Indian Heart J. 1996 Jan-Feb;48(1):45-8.
Percutaneous rotational atherectomy (Rotablator), a high speed (> 140,000 RPM) rotational burr was used to relieve 90-99 percent obstruction in 3 superficial femoral and 2 axillary arteries. These patients had severe claudication in respective extremities. In 4 patients, the lesion was considered to be unsuitable for balloon angioplasty and one patient underwent rotational atherectomy after failure to cross the lesion with balloon catheter. The burr size used ranged from 1.5 to 2.5 mm. After rotablation, the stenosis was reduced from 94.6 +/- 4.5 percent to 42 +/- 8.4 percent. The residual narrowing was further reduced by adjunctive balloon angioplasty to 14 +/- 5.5 percent (p < 0.001). Except for hemoglobinuria in one patient, there were no complications. All patients had good distal pulsations and were relieved of their claudication. On follow-up of 5-18 months, there has been no restenosis. Thus, our preliminary experience suggests that rotational atherectomy is safe and produces gratifying results in patients with peripheral vascular disease having lesions unsuitable for primary balloon angioplasty.

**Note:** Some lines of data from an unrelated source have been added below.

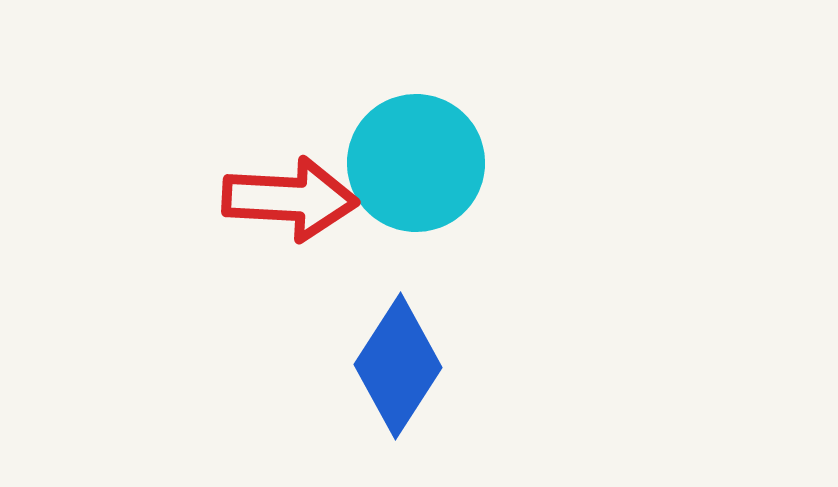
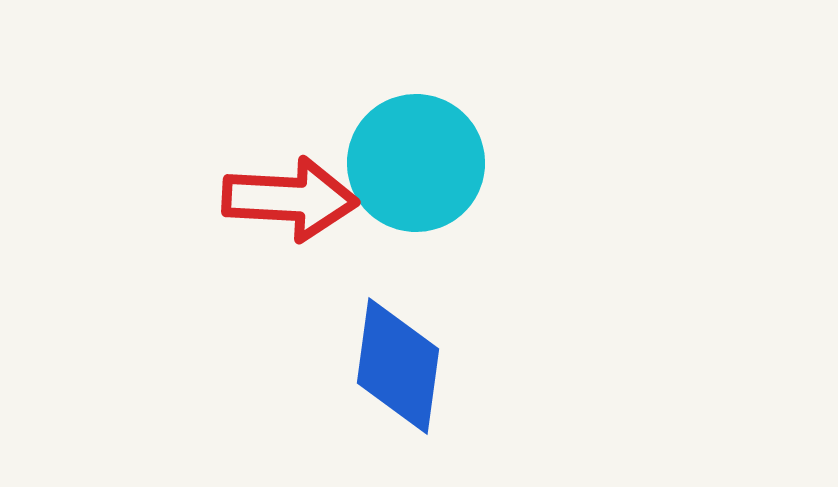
blue diamond: rotated 25 degrees counterclockwise
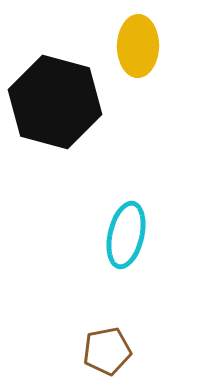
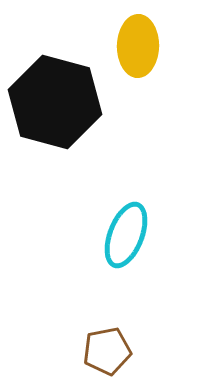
cyan ellipse: rotated 8 degrees clockwise
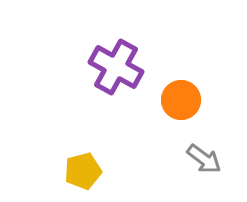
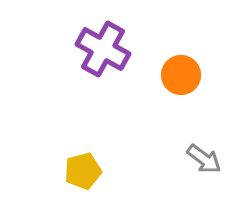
purple cross: moved 13 px left, 18 px up
orange circle: moved 25 px up
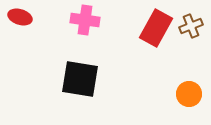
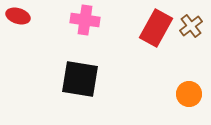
red ellipse: moved 2 px left, 1 px up
brown cross: rotated 15 degrees counterclockwise
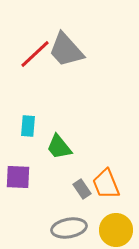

经皮旋切术(Rotablator),一种高速(>140,000转/分钟)旋转磨头,用于解除3条股浅动脉和2条腋动脉90%至99%的阻塞。这些患者各自肢体有严重的间歇性跛行。4例患者的病变被认为不适合球囊血管成形术,1例患者在球囊导管未能通过病变后接受了旋切术。使用的磨头尺寸范围为1.5至2.5毫米。旋切术后,狭窄率从94.6±4.5%降至42±8.4%。通过辅助球囊血管成形术,残余狭窄进一步降至14±5.5%(p<0.001)。除1例患者出现血红蛋白尿外,无其他并发症。所有患者远端搏动良好,间歇性跛行症状缓解。在5至18个月的随访中,未出现再狭窄。因此,我们的初步经验表明,对于患有不适合原发性球囊血管成形术病变的外周血管疾病患者,旋切术是安全的,并能产生令人满意的结果。